Но что же дальше? Как поступают в цивилизованном обществе, когда кто-то пытается тебя убить? К закону апеллировать я не могу, и не только потому, что у меня нет доказательств. Я не могу подать в суд на мужа Хартли, допустить, чтобы ее коснулась пошлость судебного разбирательства. И не могу я даже подумать о том, чтобы явиться к Бену с моими друзьями и задать ему трепку. Я хотел бы с ним встретиться лицом к лицу, но такая встреча была бы всего лишь роскошью, как ни приятно мне было бы загладить впечатление подхалимства, которое должно было у него остаться от нашего последнего свидания. Надо как-то использовать и то, что мне известно, и то, что я сейчас собой представляю как выходец с того света, имеющий все основания пылать праведным гневом. Это я и имел в виду, когда толковал Лиззи о поданном мне удивительном знаке. Боги, сохранившие мне жизнь, распахнули передо мной дверь и повелели войти в нее.
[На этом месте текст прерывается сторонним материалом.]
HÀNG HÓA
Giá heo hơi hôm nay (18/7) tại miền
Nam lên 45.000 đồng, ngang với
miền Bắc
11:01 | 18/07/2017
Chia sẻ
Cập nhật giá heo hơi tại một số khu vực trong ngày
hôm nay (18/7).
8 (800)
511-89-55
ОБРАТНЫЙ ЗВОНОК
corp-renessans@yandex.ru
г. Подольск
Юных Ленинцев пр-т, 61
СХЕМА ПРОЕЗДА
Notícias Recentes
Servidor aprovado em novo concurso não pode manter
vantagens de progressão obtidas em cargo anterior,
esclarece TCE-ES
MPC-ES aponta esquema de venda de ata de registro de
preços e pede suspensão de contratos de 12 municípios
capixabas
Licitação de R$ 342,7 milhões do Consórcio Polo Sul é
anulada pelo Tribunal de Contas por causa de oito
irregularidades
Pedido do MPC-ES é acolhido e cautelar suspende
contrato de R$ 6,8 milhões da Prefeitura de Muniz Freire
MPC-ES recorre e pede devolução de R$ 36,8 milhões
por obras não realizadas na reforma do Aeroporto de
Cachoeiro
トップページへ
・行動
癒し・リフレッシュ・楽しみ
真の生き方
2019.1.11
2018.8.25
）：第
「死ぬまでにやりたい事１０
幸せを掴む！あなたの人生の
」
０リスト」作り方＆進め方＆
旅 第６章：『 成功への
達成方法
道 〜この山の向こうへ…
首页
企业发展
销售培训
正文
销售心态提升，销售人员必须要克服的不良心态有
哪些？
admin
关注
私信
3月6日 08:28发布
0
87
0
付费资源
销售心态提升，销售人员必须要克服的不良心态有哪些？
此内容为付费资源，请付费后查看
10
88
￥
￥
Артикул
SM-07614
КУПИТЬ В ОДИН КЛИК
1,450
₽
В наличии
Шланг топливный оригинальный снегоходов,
Проблема оставалась прежней, изменился только угол зрения. Я должен увести Хартли, остаться с ней вдвоем и разбудить ее, внушить ей уверенность в возможности свободы. Да, теперь я это понял, главное – остаться с ней вдвоем, как можно скорее и навсегда. Когда она была моей пленницей, каким унизительным, наверно, было для нее присутствие в доме других людей. Больше свидетелей не будет. Я ей это скажу. Ей вовсе не нужно вступать в мой утонченный, устрашающий, чуждый для нее круг. Чтобы жениться на нищенке, царь сам – и с какой радостью! – станет нищим. Отныне это целительное смирение и будет моей путеводной звездой. Это и есть необходимое условие ее свободы, как я не понял этого раньше? Наконец-то я увижу, как изменится ее лицо. Да, в моих мыслях о будущем присутствовала и уверенность, что, придя ко мне, Хартли обретет и былую свою красоту: так узники, освобожденные из концлагеря, сперва выглядят стариками, но, очутившись на воле, отдохнув и отъевшись, опять молодеют. Ни боли, ни тревоги не останется в ее лице, оно станет спокойным и прекрасным; это помолодевшее лицо уже светило мне из будущего подобно лампаде. Когда я уходил из театра, я мечтал об одиночестве; теперь оно обрело для меня облик Беатриче. Только так счастье может стать для меня невинной и незапретной целью, даже идеалом. На тех путях, где я гонялся за ним раньше, оно оборачивалось либо блуждающим огоньком, либо чем-то порочным. Найти свою истинную любовь – значит найти единственного человека, с которым счастье целомудренно и невинно.